## [Source document]
Designing the Right Data Architecture

What is Data Architecture?

As per TOGAF, Data architecture is a structured and comprehensive approach to data management and it enables the effective use of data to capitalize on its competitive advantages. As organizations embark on a digital journey by undertaking a large architectural transformation, it is equally important to understand and address data management issues. Some of the areas that need attention include:

Data Management: This is a huge area but at a high level, it includes defining the master and the reference data and how the organization is creating, managing, storing, and reporting based on their data estates.
Data Migration: With the advent of cloud, this is one of the first steps toward a data modernization journey. As applications (and hence data) move to the cloud, there will be a need to migrate the associated master, transactional (historical) and reference data.
Data Governance: It involves identifying the organization structure, the key stakeholders to manage and own the data, having the right tools in place to enable transformation and ensuring the right skills are available. Data Quality is one such area, which often doesn’t get much attention or is overlooked.

Designing the right data architecture requires adherence to the data principles. With the data growing exponentially every day, these principles become even more crucial while embarking on a data transformation journey:

Data is an asset: Being the foundation of all decision-making, data needs to be collected, transformed, and made available on demand.
Data is shared: The end goal of data is to make it available to the business for decision-making. This needs to happen in a timely manner while ensuring that the data is accurate and can be trusted. The speed of collecting and processing data while ensuring a single source of truth is critical.
Data is accessible: Businesses will need access to the data. This request needs to be adhered to in a timely fashion to enable users across the enterprise to take data-driven decisions. At the same time, the access privileges need to be clearly defined along with the mechanism for sharing sensitive data to prevent misuse.
Data Trustee: Data owners, preferably business persons, should be involved to ensure data definitions are accurate and consistent while maintaining integrity.
Data Security: This is one of the most important aspects to be considered while designing data architecture. Data privacy and compliance are crucial to an enterprise to prevent unauthorized access along with the protection of pre-decisional, sensitive, source selection-sensitive, and proprietary information.
Common Vocabulary and Data Definitions: For data elements to be clearly understood across the enterprise, the definitions need to be consistent. This is also needed for the data exchange and the interface systems. Having a common definition will also allow business users to trust and use the data.

Components of Data Architecture

The components that constitute data architecture have evolved with time as technology has changed and evolved. According to BMC, some of the components of a modern data architecture include:

Data pipelines: Data pipelines define the way how the data will be ingested, stored transformed, analyzed, and delivered. Data pipelines also need to be orchestrated to run in batches or stream data continuously.
Cloud storage: Cloud storage allows for cheap and durable storage for all enterprise data. Data lakes provide a common storage point for data coming from various sources.

## [Data extracts]
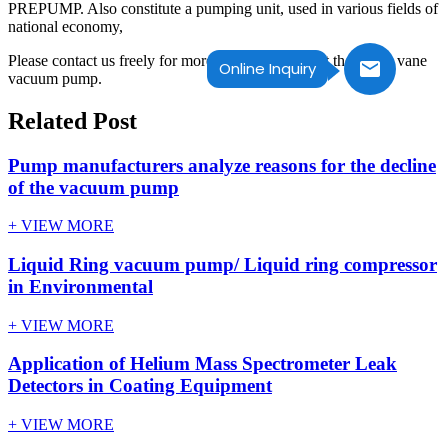
PREPUMP. Also constitute a pumping unit, used in various fields of
national economy,
Please contact us freely for more information about the rotary vane
Online Inquiry
vacuum pump.
Related Post
Pump manufacturers analyze reasons for the decline
of the vacuum pump
+ VIEW MORE
Liquid Ring vacuum pump/ Liquid ring compressor
in Environmental
+ VIEW MORE
Application of Helium Mass Spectrometer Leak
Detectors in Coating Equipment
+ VIEW MORE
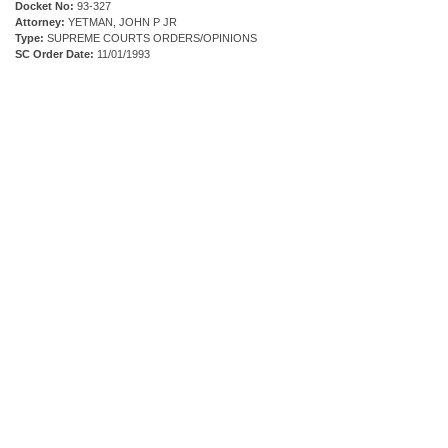
Docket No:
93-327
Attorney:
YETMAN, JOHN P JR
Type:
SUPREME COURTS ORDERS/OPINIONS
SC Order Date:
11/01/1993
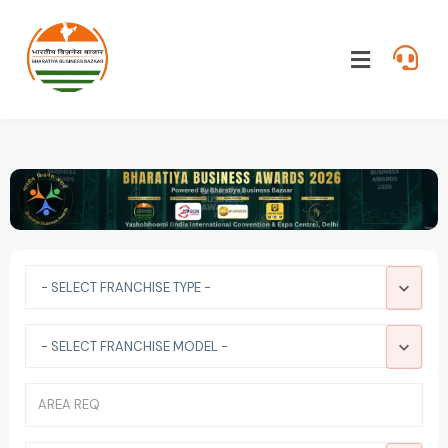
- SELECT FRANCHISE TYPE -
- SELECT FRANCHISE MODEL -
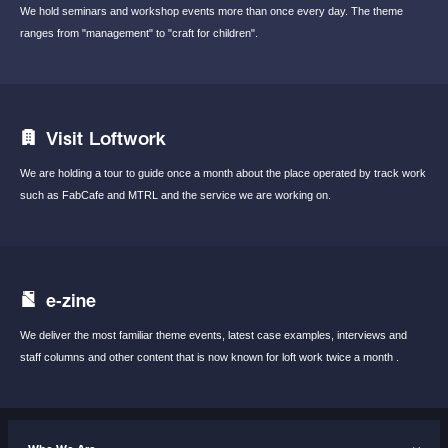
We hold seminars and workshop events
more than once every day.
The theme
ranges from "management"
to "craft for children".
Visit Loftwork
We are holding a tour to guide once a month
about the place operated by track work
such
as FabCafe and MTRL and the service we are
working on.
e-zine
We deliver the most familiar theme events,
latest case examples, interviews and
staff
columns and other content that is now known
for loft work twice a month .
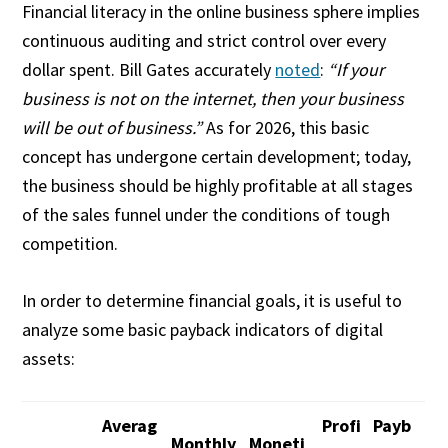
Financial literacy in the online business sphere implies
continuous auditing and strict control over every
dollar spent. Bill Gates accurately
noted
:
“If your
business is not on the internet, then your business
will be out of business.”
As for 2026, this basic
concept has undergone certain development; today,
the business should be highly profitable at all stages
of the sales funnel under the conditions of tough
competition.
In order to determine financial goals, it is useful to
analyze some basic payback indicators of digital
assets:
Averag
Profi
Payb
Monthly
Moneti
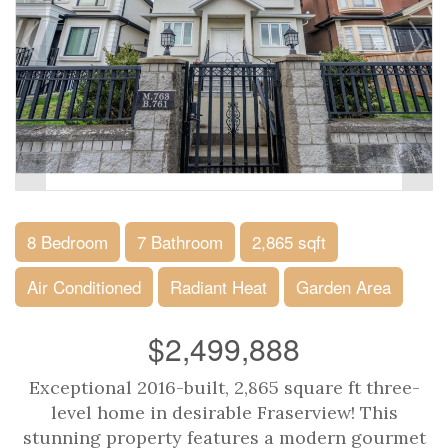
8 Bedroom
7 Bathroom
2,865 sqft
Air Conditioned
Radiant Heat
Garden Area
$2,499,888
Exceptional 2016-built, 2,865 square ft three-
level home in desirable Fraserview! This
stunning property features a modern gourmet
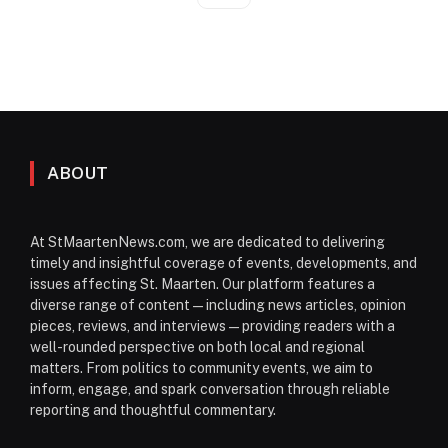
ABOUT
At StMaartenNews.com, we are dedicated to delivering
timely and insightful coverage of events, developments, and
issues affecting St. Maarten. Our platform features a
diverse range of content—including news articles, opinion
pieces, reviews, and interviews—providing readers with a
well-rounded perspective on both local and regional
matters. From politics to community events, we aim to
inform, engage, and spark conversation through reliable
reporting and thoughtful commentary.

## [Actions to take]
#1 Edit the records beginning at the line that has "We hold seminars and workshop events" and stopping after the line that has "for loft work twice a month .", changing "seminars" to "lectures" and leaving everything else as it is. Give back only those lines.
#2 Pick up the data architecture article after its last sentence and continue it.

## [Answers for this exercise]
#1
We hold lectures and workshop events
more than once every day.
The theme
ranges from "management"
to "craft for children".
Visit Loftwork
We are holding a tour to guide once a month
about the place operated by track work
such
as FabCafe and MTRL and the service we are
working on.
e-zine
We deliver the most familiar theme events,
latest case examples, interviews and
staff
columns and other content that is now known
for loft work twice a month .

#2
Cloud computing: For organizations already on their cloud journey, the use of no code ETL tools (ADF, Glue), big data and spark processing engines is mainstream.
API: APIs are one of the most common ways of data sharing, allowing ease of integration, security, and automation.
AI and ML models: Machine learning models are now embedded at all levels, into all aspects of data and they are not just limited to use by the business for decision-making. They are being widely used for labeling, data collection, ensuring data quality, etc.
Data streaming: The business needs are moving toward real-time and streaming-data use cases, which require continuous ingestion and making the data available for analytics in real time.
Container orchestration: Containers become a core piece of microservices-based design and architecture. They allow for easier packaging and are secure and easy to deploy. However, the overall lifecycle management can be a challenge sometimes, especially in a large-scale enterprise.
Real-time analytics: The paradigm is shifting towards event-driven architectures and the ability to deliver real-time analytics. The ability to perform analytics on new data as it arrives in the environment has become one of the core components of modern data architecture.

Why do we need a Data Architecture Model?

Data architectures have continued to evolve. In the past, they were less complicated, mainly due to structured data from transactional systems. Analytical data was mainly stored in the data warehouse as a star schema with smaller marts sometimes built for individual business units.

With the advent of big data leading to semi-structured and unstructured data, the storage and compute mechanisms were involved, and data lakes (and now lakehouse) came into being and the ingestion mechanism started to shift from ETL to ELT.

The next shift came in terms of stream processing and event-driven architectures, leading to real time and more complex data architectures. Cloud brought another dimension where the data could be stored and processed comparatively at a lower cost but not without concerns around data compliance and security.

01-1 Image source: Medium

Machine learning and advanced analytics have become mainstream and almost all enterprises now want it to be incorporated into their day-to-day decision-making for improving business processes. However, this is not possible with the legacy data platforms and the limited computation they (may) have. The traditional monolith and the legacy systems are not equipped to provide the necessary infrastructure to run the large-scale machine learning models and to fully leverage the advanced analytics capabilities. Examples of modern data platforms include the public cloud providers, like Microsoft Azure, AWS and Google or the on-premise platforms, like Cloudera CDP. However, the underlying principles for these data architectures remain the same.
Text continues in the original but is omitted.